Variable-count shifts are worse in Intel SnB-family than they were in Core2/Nehalem; IDK how they managed to make SHR r,cl a single-uop instruction there, since it still needs to preserve flags if cl is zero. But a uop can't have more than 2 inputs (until Haswell for FMA, and Broadwell for adc/cmov and a couple other things beyond FMA). This means it can be a good idea to use SHRX when available, even if you could use SHR with no extra MOV instructions.
Anyway, if I get around to it, I'll test Skylake's SHR latency from r,cl to output flags. If it's 1c, then that's lower latency than shrx/test and SHR might be a win when we can use its ZF output. (But still keep in mind that SHR still has a dependency on the input flags in cases where you know cl is non-zero, because the hardware still doesn't.)
If branching on the flags, test/jcc macro-fuses (on AMD and Intel), so SHR/JCC is only a small code-size saving vs. SHR/TEST/JCC. There's no saving in uops anywhere, except on CPUs like Intel pre-SnB which don't try hard in the decoders to fuse TEST/JCC across a decode-group.
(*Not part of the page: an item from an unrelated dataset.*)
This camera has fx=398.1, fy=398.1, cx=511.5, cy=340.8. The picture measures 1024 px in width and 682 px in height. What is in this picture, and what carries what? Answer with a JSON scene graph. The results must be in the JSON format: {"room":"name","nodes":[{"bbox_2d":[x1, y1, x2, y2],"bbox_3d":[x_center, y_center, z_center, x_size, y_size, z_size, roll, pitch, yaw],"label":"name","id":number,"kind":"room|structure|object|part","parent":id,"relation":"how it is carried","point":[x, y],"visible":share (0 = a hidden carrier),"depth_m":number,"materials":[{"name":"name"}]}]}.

re: cmpl $128, %edi vs. shr 0x7,%edi:
Immediate shifts are not problematic, only variable-count. So I think using flags from that destructive SHR is a good thing for setcc/cmovcc (but not jcc because it can't macro-fuse). If there's a lot of pressure on the shift ports (p0/p6 on Skylake), then CMP is good because it can run on any port. If the shift count was any lower, the CMP immediate would fit in an imm8, making it the clearly better choice (assuming you don't want the integer shift or sub result, only flags).
We do fold immediate non-zero shifts using isDefConvertible from X86InstrInfo.cpp.
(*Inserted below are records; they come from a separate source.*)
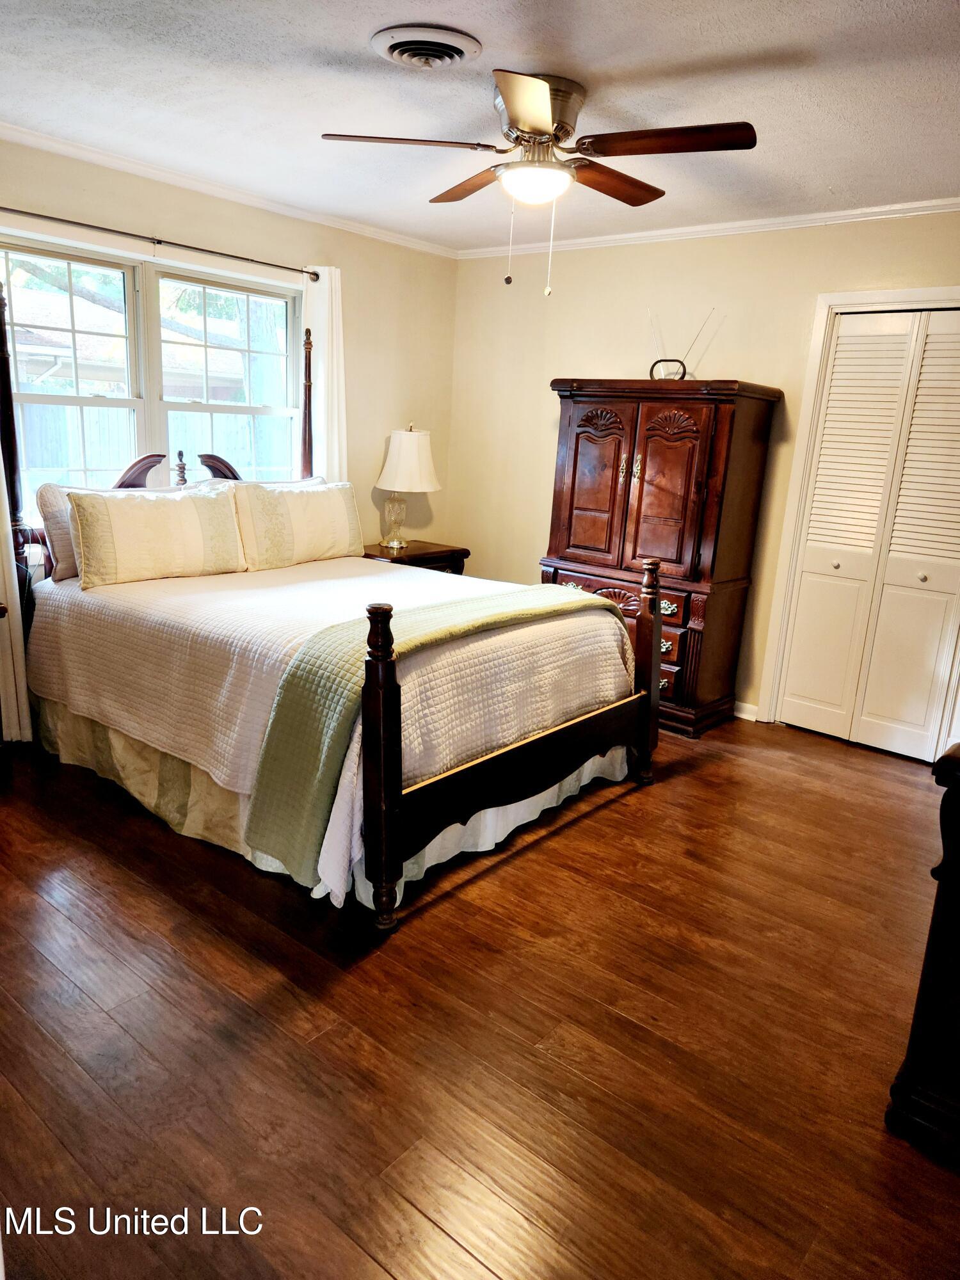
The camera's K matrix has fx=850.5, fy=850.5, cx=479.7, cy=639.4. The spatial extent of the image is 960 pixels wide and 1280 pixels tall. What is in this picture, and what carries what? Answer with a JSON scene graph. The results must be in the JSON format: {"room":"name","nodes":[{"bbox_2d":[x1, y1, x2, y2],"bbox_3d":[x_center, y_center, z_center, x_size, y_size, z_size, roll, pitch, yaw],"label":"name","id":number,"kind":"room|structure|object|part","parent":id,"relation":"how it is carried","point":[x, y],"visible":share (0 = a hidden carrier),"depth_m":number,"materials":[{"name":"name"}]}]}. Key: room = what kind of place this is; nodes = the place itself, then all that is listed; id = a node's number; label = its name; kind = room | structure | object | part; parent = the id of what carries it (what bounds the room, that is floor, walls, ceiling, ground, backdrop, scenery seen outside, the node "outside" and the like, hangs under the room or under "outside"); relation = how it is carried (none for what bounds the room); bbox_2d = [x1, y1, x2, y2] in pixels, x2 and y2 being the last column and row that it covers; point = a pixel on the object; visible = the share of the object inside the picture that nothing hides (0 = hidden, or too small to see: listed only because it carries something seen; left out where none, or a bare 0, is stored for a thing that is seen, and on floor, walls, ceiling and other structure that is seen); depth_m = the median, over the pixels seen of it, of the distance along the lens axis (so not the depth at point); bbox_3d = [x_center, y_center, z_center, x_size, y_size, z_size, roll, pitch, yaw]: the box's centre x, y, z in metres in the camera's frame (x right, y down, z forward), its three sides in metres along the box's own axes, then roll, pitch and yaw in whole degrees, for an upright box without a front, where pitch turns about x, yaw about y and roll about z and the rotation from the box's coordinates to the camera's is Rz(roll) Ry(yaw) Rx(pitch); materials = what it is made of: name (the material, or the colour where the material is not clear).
{"room":"bedroom","nodes":[
{"label":"bedroom","id":0,"kind":"room"},
{"bbox_2d":[0,135,456,565],"bbox_3d":[-1.701,-0.879,3.926,0.145,2.493,4.588,14,18,38],"label":"left wall","id":1,"kind":"structure","parent":0,"point":[280,230],"depth_m":4.71,"materials":[{"name":"beige paint"}]},
{"bbox_2d":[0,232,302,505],"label":"window","id":2,"kind":"structure","parent":1,"relation":"in","point":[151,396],"depth_m":3.99,"materials":[{"name":"glass"}]},
{"bbox_2d":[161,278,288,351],"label":"tree","id":3,"kind":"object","parent":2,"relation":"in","point":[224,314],"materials":[{"name":"green plant"}]},
{"bbox_2d":[0,205,318,279],"bbox_3d":[-1.477,-1.757,3.743,0.125,0.058,1.861,14,18,38],"label":"curtain rod","id":4,"kind":"object","parent":1,"relation":"attached to","point":[120,232],"visible":0.97,"depth_m":3.72,"materials":[{"name":"brown metal"}]},
{"bbox_2d":[0,437,31,740],"bbox_3d":[-2.001,-0.661,3.209,0.123,2.276,0.410,14,18,38],"label":"curtain","id":5,"kind":"object","parent":4,"relation":"hanging from","point":[9,665],"visible":0.85,"depth_m":3.48,"materials":[{"name":"fabric"}]},
{"bbox_2d":[301,264,348,480],"bbox_3d":[-0.870,-0.907,4.696,0.104,2.118,0.350,14,18,38],"label":"curtain","id":6,"kind":"object","parent":4,"relation":"hanging from","point":[333,308],"visible":0.55,"depth_m":4.56,"materials":[{"name":"white fabric"}]},
{"bbox_2d":[0,122,456,258],"bbox_3d":[-1.557,-2.034,3.606,0.049,0.059,4.330,14,18,38],"label":"crown molding","id":7,"kind":"structure","parent":1,"relation":"attached to","point":[178,178],"depth_m":3.91,"materials":[{"name":"white paint"}]},
{"bbox_2d":[0,0,959,251],"bbox_3d":[0.091,-1.676,2.242,4.683,0.105,4.762,14,18,38],"label":"ceiling","id":8,"kind":"structure","parent":0,"point":[589,60],"depth_m":2.74,"materials":[{"name":"white paint"}]},
{"bbox_2d":[371,24,483,69],"bbox_3d":[-0.154,-1.673,2.437,0.304,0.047,0.297,14,18,38],"label":"ceiling vent","id":9,"kind":"object","parent":8,"relation":"attached to","point":[452,57],"visible":0.98,"depth_m":2.39,"materials":[{"name":"white metal"}]},
{"bbox_2d":[321,65,755,297],"bbox_3d":[0.183,-1.447,2.764,1.254,0.616,1.251,-2,15,-21],"label":"ceiling fan","id":10,"kind":"object","parent":8,"relation":"attached to","point":[534,119],"visible":0.99,"depth_m":2.64,"materials":[{"name":"metal"}]},
{"bbox_3d":[-0.225,-1.515,2.609,0.385,0.038,0.409,14,18,38],"label":"blade","id":11,"kind":"part","parent":10,"relation":"part of","materials":[{"name":"brown wood"}]},
{"bbox_3d":[-0.022,-1.577,2.966,0.480,0.042,0.296,14,18,38],"label":"blade","id":12,"kind":"part","parent":10,"relation":"part of","materials":[{"name":"brown wood"}]},
{"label":"blade","id":13,"kind":"part","parent":10,"relation":"part of","materials":[{"name":"brown wood"}]},
{"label":"motor housing","id":14,"kind":"part","parent":10,"relation":"part of","materials":[{"name":"silver metal"}]},
{"bbox_3d":[0.431,-1.537,2.874,0.242,0.044,0.518,14,18,38],"label":"blade","id":15,"kind":"part","parent":10,"relation":"part of","materials":[{"name":"brown wood"}]},
{"bbox_3d":[0.541,-1.457,2.501,0.519,0.040,0.284,14,18,38],"label":"blade","id":16,"kind":"part","parent":10,"relation":"part of","materials":[{"name":"brown wood"}]},
{"bbox_2d":[0,710,959,1279],"bbox_3d":[-0.014,0.841,2.690,4.897,0.099,5.048,14,18,38],"label":"floor","id":17,"kind":"structure","parent":0,"point":[694,778],"depth_m":2.03,"materials":[{"name":"brown wood"}]},
{"bbox_2d":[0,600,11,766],"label":"nightstand","id":18,"kind":"object","parent":17,"relation":"on","point":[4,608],"visible":1,"depth_m":3.19,"materials":[{"name":"brown wood"}]},
{"bbox_2d":[0,272,662,935],"bbox_3d":[-0.643,-0.362,3.398,2.240,1.807,1.735,14,18,38],"label":"bed","id":19,"kind":"object","parent":17,"relation":"on","point":[655,668],"visible":0.89,"depth_m":2.95,"materials":[{"name":"brown wood"}]},
{"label":"headboard","id":20,"kind":"part","parent":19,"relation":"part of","materials":[{"name":"brown wood"}]},
{"bbox_2d":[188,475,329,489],"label":"pillow","id":21,"kind":"object","parent":19,"relation":"on","point":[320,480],"visible":0.1,"depth_m":4.22,"materials":[{"name":"fabric"}]},
{"bbox_2d":[21,554,638,897],"bbox_3d":[-0.587,0.084,3.546,2.074,0.542,1.731,14,18,38],"label":"bedspread","id":22,"kind":"object","parent":19,"relation":"on","point":[77,697],"visible":0.56,"depth_m":3.00,"materials":[{"name":"fabric"}]},
{"bbox_2d":[33,481,174,581],"bbox_3d":[-1.554,-0.484,3.701,0.223,0.378,0.678,14,18,38],"label":"pillow","id":23,"kind":"object","parent":22,"relation":"on","point":[46,493],"visible":0.34,"depth_m":3.46,"materials":[{"name":"fabric"}]},
{"bbox_2d":[65,483,245,588],"bbox_3d":[-1.365,-0.452,3.619,0.229,0.369,0.748,14,18,38],"label":"pillow","id":24,"kind":"object","parent":22,"relation":"on","point":[114,512],"visible":1,"depth_m":3.50,"materials":[{"name":"beige fabric"}]},
{"bbox_2d":[229,478,364,570],"bbox_3d":[-0.896,-0.570,4.169,0.240,0.399,0.779,14,18,38],"label":"pillow","id":25,"kind":"object","parent":22,"relation":"on","point":[317,512],"visible":0.99,"depth_m":4.05,"materials":[{"name":"beige fabric"}]},
{"bbox_2d":[242,581,627,886],"bbox_3d":[-0.027,0.213,3.003,0.417,0.581,1.608,14,18,38],"label":"throw blanket","id":26,"kind":"object","parent":22,"relation":"on","point":[592,601],"visible":0.88,"depth_m":2.47,"materials":[{"name":"green fabric"}]},
{"bbox_2d":[31,690,636,910],"bbox_3d":[-0.602,0.429,3.386,1.992,0.297,1.493,14,18,38],"label":"bed skirt","id":27,"kind":"object","parent":19,"relation":"attached to","point":[114,740],"visible":0.26,"depth_m":3.02,"materials":[{"name":"fabric"}]},
{"bbox_2d":[360,538,469,574],"bbox_3d":[-0.459,-0.212,5.121,0.498,0.688,0.652,14,18,38],"label":"nightstand","id":28,"kind":"object","parent":17,"relation":"on","point":[436,552],"visible":0.25,"depth_m":4.96,"materials":[{"name":"brown wood"}]},
{"bbox_2d":[373,423,440,549],"bbox_3d":[-0.430,-0.904,4.981,0.384,0.720,0.386,14,18,38],"label":"table lamp","id":29,"kind":"object","parent":28,"relation":"on","point":[425,485],"visible":1,"depth_m":4.83,"materials":[{"name":"white glass"}]},
{"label":"glass base","id":30,"kind":"part","parent":29,"relation":"part of","materials":[{"name":"glass"}]},
{"bbox_3d":[-0.421,-1.046,4.977,0.438,0.348,0.435,14,18,38],"label":"lampshade","id":31,"kind":"part","parent":29,"relation":"part of","materials":[{"name":"white fabric"}]},
{"bbox_2d":[541,376,781,738],"bbox_3d":[0.852,-0.457,4.424,1.012,1.685,0.539,14,18,38],"label":"armoire","id":32,"kind":"object","parent":17,"relation":"on","point":[576,447],"visible":0.87,"depth_m":4.15,"materials":[{"name":"brown wood"}]},
{"bbox_3d":[0.559,-0.755,4.300,0.379,0.807,0.086,14,18,38],"label":"door","id":33,"kind":"part","parent":32,"relation":"part of","materials":[{"name":"brown wood"}]},
{"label":"drawers","id":34,"kind":"part","parent":32,"relation":"part of","materials":[{"name":"brown wood"}]},
{"bbox_3d":[0.695,-0.215,4.275,0.763,0.164,0.104,14,18,38],"label":"drawer","id":35,"kind":"part","parent":32,"relation":"part of","materials":[{"name":"brown wood"}]},
{"bbox_3d":[0.864,-0.671,4.044,0.368,0.777,0.104,14,18,38],"label":"door","id":36,"kind":"part","parent":32,"relation":"part of","materials":[{"name":"brown wood"}]},
{"bbox_2d":[648,309,718,380],"bbox_3d":[1.011,-1.464,4.257,0.375,0.365,0.090,10,16,24],"label":"antenna","id":37,"kind":"object","parent":32,"relation":"on","point":[684,369],"visible":0.82,"depth_m":4.26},
{"bbox_2d":[886,742,959,1160],"bbox_3d":[1.434,0.619,1.881,0.668,0.895,1.075,14,18,38],"label":"dark dresser","id":38,"kind":"object","parent":17,"relation":"on","point":[948,762],"visible":0.99,"depth_m":1.73,"materials":[{"name":"brown wood"}]},
{"bbox_2d":[444,208,959,734],"bbox_3d":[1.578,-0.754,4.165,4.595,2.459,0.149,14,18,38],"label":"right wall","id":39,"kind":"structure","parent":0,"point":[581,358],"depth_m":4.55,"materials":[{"name":"beige paint"}]},
{"bbox_2d":[456,196,959,258],"bbox_3d":[1.484,-1.939,3.917,4.120,0.058,0.047,14,18,38],"label":"crown molding","id":40,"kind":"structure","parent":39,"relation":"attached to","point":[631,235],"depth_m":4.10,"materials":[{"name":"white paint"}]},
{"bbox_2d":[732,700,760,721],"bbox_3d":[0.810,0.237,4.918,1.913,0.084,0.015,14,18,38],"label":"baseboard","id":41,"kind":"structure","parent":39,"relation":"attached to","point":[736,713],"depth_m":4.49,"materials":[{"name":"white paint"}]},
{"bbox_2d":[755,285,959,739],"bbox_3d":[2.006,-0.501,3.960,1.073,2.107,0.160,14,18,38],"label":"door frame","id":42,"kind":"structure","parent":39,"relation":"attached to","point":[779,635],"depth_m":4.10,"materials":[{"name":"white paint"}]},
{"bbox_2d":[775,304,959,763],"bbox_3d":[1.960,-0.462,3.947,0.899,2.011,0.092,14,18,38],"label":"closet door","id":43,"kind":"structure","parent":39,"relation":"in","point":[829,409],"depth_m":4.01,"materials":[{"name":"white paint"}]},
{"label":"knob","id":44,"kind":"part","parent":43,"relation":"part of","materials":[{"name":"metal"}]},
{"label":"louvered panel","id":45,"kind":"part","parent":43,"relation":"part of","materials":[{"name":"white paint"}]},
{"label":"knob","id":46,"kind":"part","parent":43,"relation":"part of","materials":[{"name":"metal"}]},
{"label":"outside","id":47,"kind":"structure","parent":0,"visible":0},
{"label":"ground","id":48,"kind":"structure","parent":47,"visible":0},
{"bbox_2d":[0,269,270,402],"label":"neighboring house","id":49,"kind":"structure","parent":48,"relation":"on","point":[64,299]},
{"bbox_2d":[8,404,299,489],"bbox_3d":[-4.048,-1.922,10.064,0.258,1.678,6.791,14,18,38],"label":"fence","id":50,"kind":"object","parent":48,"relation":"on","point":[96,412],"visible":0.24,"depth_m":9.90,"materials":[{"name":"wood"}]}
]}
Unfortunately, for the shift by 7 I'm guessing instcombine created that compare, but I didn't check.
You can't merge the shift and the test unless you can prove the shift is by a non-zero amount. Shifts of zero don't update flags.
Thanks I'd missed that. Updated test case still fails (I don't have a real world example of this, although I probably have variant cases which are known non-zero):
int test(unsigned i, unsigned j, int a, int b) {
if (0 == (i >> (j | 1)))
return a;
return b;
}
define i32 @test(i32, i32, i32, i32) {
%5 = or i32 %1, 1
%6 = lshr i32 %0, %5
%7 = icmp eq i32 %6, 0
%8 = select i1 %7, i32 %2, i32 %3
ret i32 %8
}
test(unsigned int, unsigned int, int, int):
orl $1, %esi
movl %ecx, %eax
movl %esi, %ecx
shrl %cl, %edi
testl %edi, %edi
cmovnel %eax, %edx
movl %edx, %eax
retq
And by constant:
int test7(unsigned i, unsigned j, int a, int b) {
if (0 == (i >> 7))
return a;
return b;
}
define i32 @test7(i32, i32, i32, i32) {
%5 = icmp ult i32 %0, 128
%6 = select i1 %5, i32 %2, i32 %3
ret i32 %6
}
test7(unsigned int, unsigned int, int, int):
cmpl $128, %edi
cmovael %ecx, %edx
movl %edx, %eax
retq
Although the CMP takes 6 bytes, while using SHR would only take 3 bytes (but would be destructive):
test7(unsigned int, unsigned int, int, int):
shr $0x7,%edi
mov %ecx,%eax
cmove %edx,%eax
retq
Looks like the two address instruction pass analyzes the cmov and sees that the output ultimately needs to go to eax, src1 comes from ecx, and src2 comes from edx. But it doesn't see that the shift needs cl and thus the src map is wrong.
Looks like we had CMOVE before the peep optimizer went crazy and decided to swap it.
You can't merge the shift and the test unless you can prove the shift is by a non-zero amount. Shifts of zero don't update flags.
The first point is fixed, final mov is not there now - https://gcc.godbolt.org/z/4Yc5G7fMq.
Extended Description
llc -mcpu=btver2
1 - we could remove the final move if the CMOVNE was changed/commuted to CMOVE 2 - why aren't we using the ZF flag result from SHR instead of the extra TEST?
gcc gets (1) right, but still doesn't do (2)
Also note, that more recently we use the BMI2 shifts instead which don't update the flags at all.